I am trying to wrap my head around some of the principles of Machine Learning, and in particular:
Why separate test and validation sets?
The error rate estimate of the final model on validation data will be biased (smaller than the true error rate) since the validation set is used to select the final model After assessing the final model on the test set, YOU MUST NOT tune the model any further! (What is the difference between test set and validation set?)
For conceptual clarity, I would like to understand whether that rule and train-validate-test tri-partition is motivated by small sample considerations, or whether there is a "more fundamental" reason to keep held-out data for unbiased measurement of model performance (part of what made me wonder is Frank Harrel's answer on the aforementioned question, which I would like to understand better, in particular in as much as it relates to small vs. large sample issues: https://stats.stackexchange.com/q/129125).
To make things more concrete, suppose we have a DGP described by $p(y,\textbf{X})$. Our job is to build a process $\pi$ which, when provided with a random sample $s_n = (y_1,\textbf{X}_1), \dots, (y_n,\textbf{X}_n)$ selects a model $\pi^{s_n}$ which associates any $\textbf{X}_i$ in the domain with a predicted value $\pi^{s_n}(\textbf{X}_i)$ for $y_i$.
Here, I am assuming that for practical reasons (think memory constraint), $n$ is fixed to some finite and "relatively low" value. So when I talk about a large sample, I am not referring to the size of $n$, but rather to the ability to generate, at least in principle, an arbitrarily large number of random samples $s^1_n, s^2_n, s^3_n, \dots$.
For concreteness, consider an imagenet-on-steroid kind of situation where my database would be made of trillions and trillions of images --- arbitrarily close to the universe of all possible human-created images. However, I can only use about 1,000,000 to decide which model to select as part of the $\pi$ procedure, again, maybe because of memory constraints.
What I care about here is the performance of the whole process. That is, on average, how well does the selected model predict new instances from the distribution according to some relevant metric. For example, I might care about $\mathbb{E}_{s^n, (\textbf{X}_i,y_i)}(|\pi^{s_n}(\textbf{X}_i) - y_i|)$.
Then, it seems the average performance over a collection of random samples $s^n$ and sets of observations $(\textbf{X}_i,y_i)$ provides an unbiased estimate of the metric I am interested in.
For example, I might compute average of my metric over 100 random sample $s^{1,000,000}_1,\dots, s^{1,000,000}_{100}$ and 100 collections of 50,000 pairs $(\textbf{X}_i,y_i)$. If I then compare two procedures $\pi_1$ and $\pi_2$ according to those averages, I am free to pick the one with the highest average metric. And my selection being based on the metric does not seem to influence the unbiasedness of the metric itself (where, again, bias is with respect to $\mathbb{E}_{s^n, (\textbf{X}_i,y_i)}(|\pi^{s_n}(\textbf{X}_i) - y_i|)$).

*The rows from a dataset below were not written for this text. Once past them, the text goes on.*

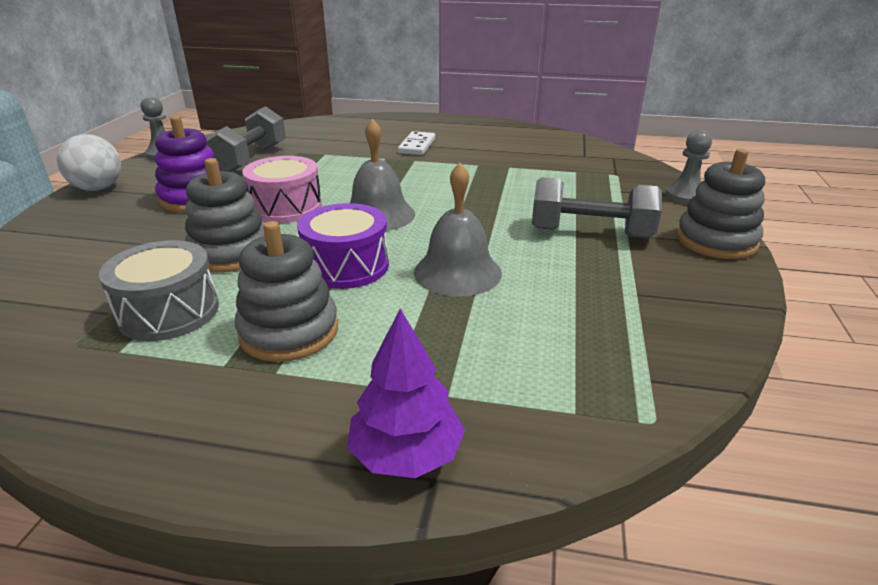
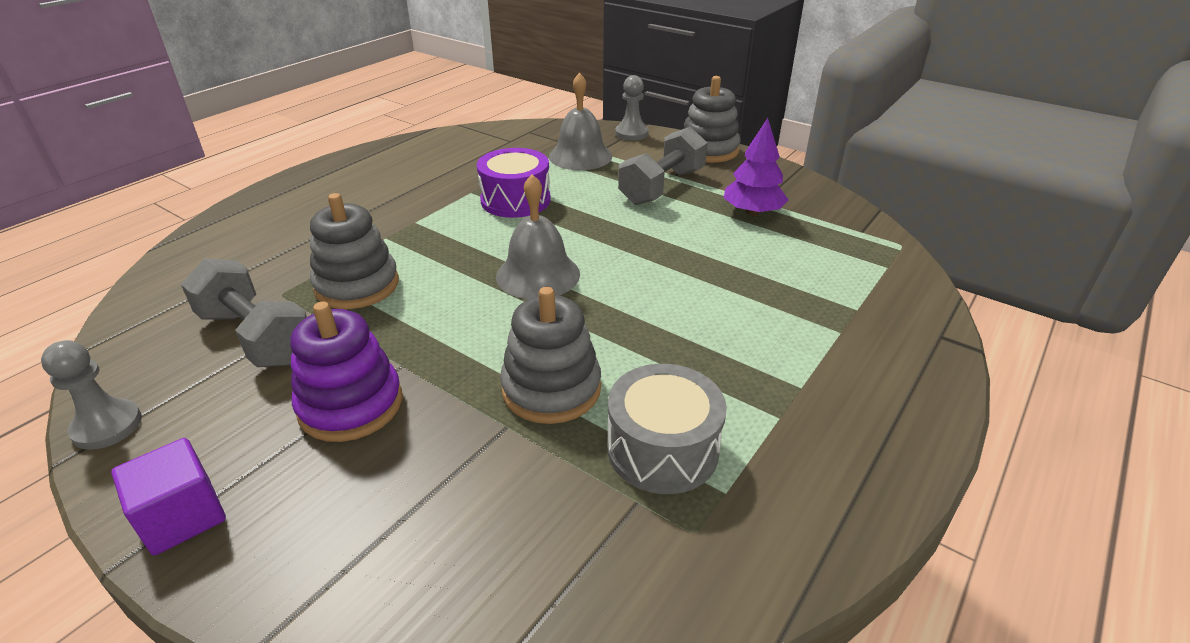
camera: 65 degrees left, 5 degrees up
(98, 188) = (182, 517): white ball -> purple cube
(286, 207) = (460, 331): pink drum -> none
(289, 331) = (740, 370): grey stacking toy -> grey stacking toy (357, 285)
(346, 266) = (637, 315): purple drum -> purple drum (515, 200)
(406, 454) = (916, 341): purple tree -> purple tree (752, 212)
(417, 146) = (374, 210): white domino -> none
(457, 272) = (687, 261): grey bell -> grey bell (580, 156)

(In fact, variance issues aside, it seems the size of the collections of pairs $(\textbf{X}_i,y_i)$ doesn't even matter for unbiasedness?)
So here, it seems there is no need for a final held-out test-set to provide an unbiased estimate of the performance of the procedure I decided to pick? Or am I missing something?
Sorry for the long and convoluted question, and the somewhat unrealistic (?) memory constraint scenario. I hope it helps clarify the nature of my question about sample sizes, but let me know if my question remains unclear.